BEGIN Given information

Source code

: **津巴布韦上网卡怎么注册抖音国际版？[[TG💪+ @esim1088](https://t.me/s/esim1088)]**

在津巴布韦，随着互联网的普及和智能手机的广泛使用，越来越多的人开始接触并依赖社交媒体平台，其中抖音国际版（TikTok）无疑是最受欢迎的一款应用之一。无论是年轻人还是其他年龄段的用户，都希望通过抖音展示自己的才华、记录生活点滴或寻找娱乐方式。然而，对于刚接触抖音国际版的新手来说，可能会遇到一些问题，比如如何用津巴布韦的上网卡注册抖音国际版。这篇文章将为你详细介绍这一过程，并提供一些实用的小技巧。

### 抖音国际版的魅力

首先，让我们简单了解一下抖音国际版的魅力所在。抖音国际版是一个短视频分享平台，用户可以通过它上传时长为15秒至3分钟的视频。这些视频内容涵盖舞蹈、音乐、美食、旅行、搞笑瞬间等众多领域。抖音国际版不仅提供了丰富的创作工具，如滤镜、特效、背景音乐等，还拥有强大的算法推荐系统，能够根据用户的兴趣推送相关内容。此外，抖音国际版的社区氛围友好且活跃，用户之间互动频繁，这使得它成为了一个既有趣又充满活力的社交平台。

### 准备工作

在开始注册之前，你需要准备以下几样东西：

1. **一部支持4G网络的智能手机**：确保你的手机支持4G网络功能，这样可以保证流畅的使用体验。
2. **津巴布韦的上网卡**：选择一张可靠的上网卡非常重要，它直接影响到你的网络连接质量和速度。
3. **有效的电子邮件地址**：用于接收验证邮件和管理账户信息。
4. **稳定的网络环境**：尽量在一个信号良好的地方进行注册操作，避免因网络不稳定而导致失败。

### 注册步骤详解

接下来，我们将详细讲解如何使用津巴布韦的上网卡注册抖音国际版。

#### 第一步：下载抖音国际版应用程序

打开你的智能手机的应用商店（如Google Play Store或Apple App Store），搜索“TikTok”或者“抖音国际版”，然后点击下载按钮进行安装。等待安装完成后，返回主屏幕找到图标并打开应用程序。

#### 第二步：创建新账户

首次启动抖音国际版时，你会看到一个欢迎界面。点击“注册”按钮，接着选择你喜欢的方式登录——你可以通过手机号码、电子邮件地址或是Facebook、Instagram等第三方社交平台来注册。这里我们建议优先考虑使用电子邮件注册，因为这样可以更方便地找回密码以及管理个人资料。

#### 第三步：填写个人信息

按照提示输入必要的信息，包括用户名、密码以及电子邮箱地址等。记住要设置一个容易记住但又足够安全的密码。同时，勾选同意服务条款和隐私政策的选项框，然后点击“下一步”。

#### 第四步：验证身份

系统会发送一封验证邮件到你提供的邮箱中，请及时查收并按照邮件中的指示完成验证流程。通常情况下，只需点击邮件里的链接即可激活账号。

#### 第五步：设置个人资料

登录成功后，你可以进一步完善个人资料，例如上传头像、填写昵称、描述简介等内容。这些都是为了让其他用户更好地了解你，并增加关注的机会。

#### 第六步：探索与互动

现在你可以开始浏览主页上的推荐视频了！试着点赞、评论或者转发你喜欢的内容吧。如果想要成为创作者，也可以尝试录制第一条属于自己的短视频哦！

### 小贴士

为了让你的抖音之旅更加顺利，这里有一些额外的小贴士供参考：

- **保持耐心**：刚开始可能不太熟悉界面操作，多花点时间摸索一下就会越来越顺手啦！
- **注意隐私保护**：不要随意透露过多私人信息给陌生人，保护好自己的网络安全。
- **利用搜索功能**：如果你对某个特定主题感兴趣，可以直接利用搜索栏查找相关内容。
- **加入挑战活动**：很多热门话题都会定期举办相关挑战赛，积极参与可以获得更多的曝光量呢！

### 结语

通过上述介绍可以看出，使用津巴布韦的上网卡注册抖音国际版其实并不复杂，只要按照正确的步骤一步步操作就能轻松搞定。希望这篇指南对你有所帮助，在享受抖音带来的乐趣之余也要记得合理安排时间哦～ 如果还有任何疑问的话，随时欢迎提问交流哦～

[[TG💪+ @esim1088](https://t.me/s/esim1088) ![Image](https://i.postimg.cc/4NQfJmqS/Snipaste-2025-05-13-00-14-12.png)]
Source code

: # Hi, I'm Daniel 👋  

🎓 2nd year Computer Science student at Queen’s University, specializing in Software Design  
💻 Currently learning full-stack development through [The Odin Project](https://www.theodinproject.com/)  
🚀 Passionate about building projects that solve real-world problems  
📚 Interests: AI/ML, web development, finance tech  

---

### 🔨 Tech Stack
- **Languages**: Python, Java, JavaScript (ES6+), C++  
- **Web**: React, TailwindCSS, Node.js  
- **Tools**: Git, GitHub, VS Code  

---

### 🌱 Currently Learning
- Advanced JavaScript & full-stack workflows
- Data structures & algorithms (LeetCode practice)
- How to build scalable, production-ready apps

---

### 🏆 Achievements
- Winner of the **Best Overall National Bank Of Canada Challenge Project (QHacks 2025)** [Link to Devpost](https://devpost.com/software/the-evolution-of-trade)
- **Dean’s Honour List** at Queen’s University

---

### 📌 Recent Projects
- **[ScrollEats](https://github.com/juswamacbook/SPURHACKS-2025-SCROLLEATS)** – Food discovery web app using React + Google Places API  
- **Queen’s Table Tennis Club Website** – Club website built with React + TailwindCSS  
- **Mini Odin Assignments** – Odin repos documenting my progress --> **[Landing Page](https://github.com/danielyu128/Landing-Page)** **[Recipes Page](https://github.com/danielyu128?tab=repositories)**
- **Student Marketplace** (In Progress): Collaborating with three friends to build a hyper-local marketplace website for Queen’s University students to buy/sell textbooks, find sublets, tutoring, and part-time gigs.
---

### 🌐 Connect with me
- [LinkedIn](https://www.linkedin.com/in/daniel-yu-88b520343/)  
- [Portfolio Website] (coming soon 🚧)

END Given information

For the listing above, print only the lines starting at the line containing "#### 第一步：下载抖音国际版应用程序" and ending at the line containing "Google Places API", exactly, both included.

#### 第一步：下载抖音国际版应用程序

打开你的智能手机的应用商店（如Google Play Store或Apple App Store），搜索“TikTok”或者“抖音国际版”，然后点击下载按钮进行安装。等待安装完成后，返回主屏幕找到图标并打开应用程序。

#### 第二步：创建新账户

首次启动抖音国际版时，你会看到一个欢迎界面。点击“注册”按钮，接着选择你喜欢的方式登录——你可以通过手机号码、电子邮件地址或是Facebook、Instagram等第三方社交平台来注册。这里我们建议优先考虑使用电子邮件注册，因为这样可以更方便地找回密码以及管理个人资料。

#### 第三步：填写个人信息

按照提示输入必要的信息，包括用户名、密码以及电子邮箱地址等。记住要设置一个容易记住但又足够安全的密码。同时，勾选同意服务条款和隐私政策的选项框，然后点击“下一步”。

#### 第四步：验证身份

系统会发送一封验证邮件到你提供的邮箱中，请及时查收并按照邮件中的指示完成验证流程。通常情况下，只需点击邮件里的链接即可激活账号。

#### 第五步：设置个人资料

登录成功后，你可以进一步完善个人资料，例如上传头像、填写昵称、描述简介等内容。这些都是为了让其他用户更好地了解你，并增加关注的机会。

#### 第六步：探索与互动

现在你可以开始浏览主页上的推荐视频了！试着点赞、评论或者转发你喜欢的内容吧。如果想要成为创作者，也可以尝试录制第一条属于自己的短视频哦！

### 小贴士

为了让你的抖音之旅更加顺利，这里有一些额外的小贴士供参考：

- **保持耐心**：刚开始可能不太熟悉界面操作，多花点时间摸索一下就会越来越顺手啦！
- **注意隐私保护**：不要随意透露过多私人信息给陌生人，保护好自己的网络安全。
- **利用搜索功能**：如果你对某个特定主题感兴趣，可以直接利用搜索栏查找相关内容。
- **加入挑战活动**：很多热门话题都会定期举办相关挑战赛，积极参与可以获得更多的曝光量呢！

### 结语

通过上述介绍可以看出，使用津巴布韦的上网卡注册抖音国际版其实并不复杂，只要按照正确的步骤一步步操作就能轻松搞定。希望这篇指南对你有所帮助，在享受抖音带来的乐趣之余也要记得合理安排时间哦～ 如果还有任何疑问的话，随时欢迎提问交流哦～

[[TG💪+ @esim1088](https://t.me/s/esim1088) ![Image](https://i.postimg.cc/4NQfJmqS/Snipaste-2025-05-13-00-14-12.png)]
Source code

: # Hi, I'm Daniel 👋  

🎓 2nd year Computer Science student at Queen’s University, specializing in Software Design  
💻 Currently learning full-stack development through [The Odin Project](https://www.theodinproject.com/)  
🚀 Passionate about building projects that solve real-world problems  
📚 Interests: AI/ML, web development, finance tech  

---

### 🔨 Tech Stack
- **Languages**: Python, Java, JavaScript (ES6+), C++  
- **Web**: React, TailwindCSS, Node.js  
- **Tools**: Git, GitHub, VS Code  

---

### 🌱 Currently Learning
- Advanced JavaScript & full-stack workflows
- Data structures & algorithms (LeetCode practice)
- How to build scalable, production-ready apps

---

### 🏆 Achievements
- Winner of the **Best Overall National Bank Of Canada Challenge Project (QHacks 2025)** [Link to Devpost](https://devpost.com/software/the-evolution-of-trade)
- **Dean’s Honour List** at Queen’s University

---

### 📌 Recent Projects
- **[ScrollEats](https://github.com/juswamacbook/SPURHACKS-2025-SCROLLEATS)** – Food discovery web app using React + Google Places API  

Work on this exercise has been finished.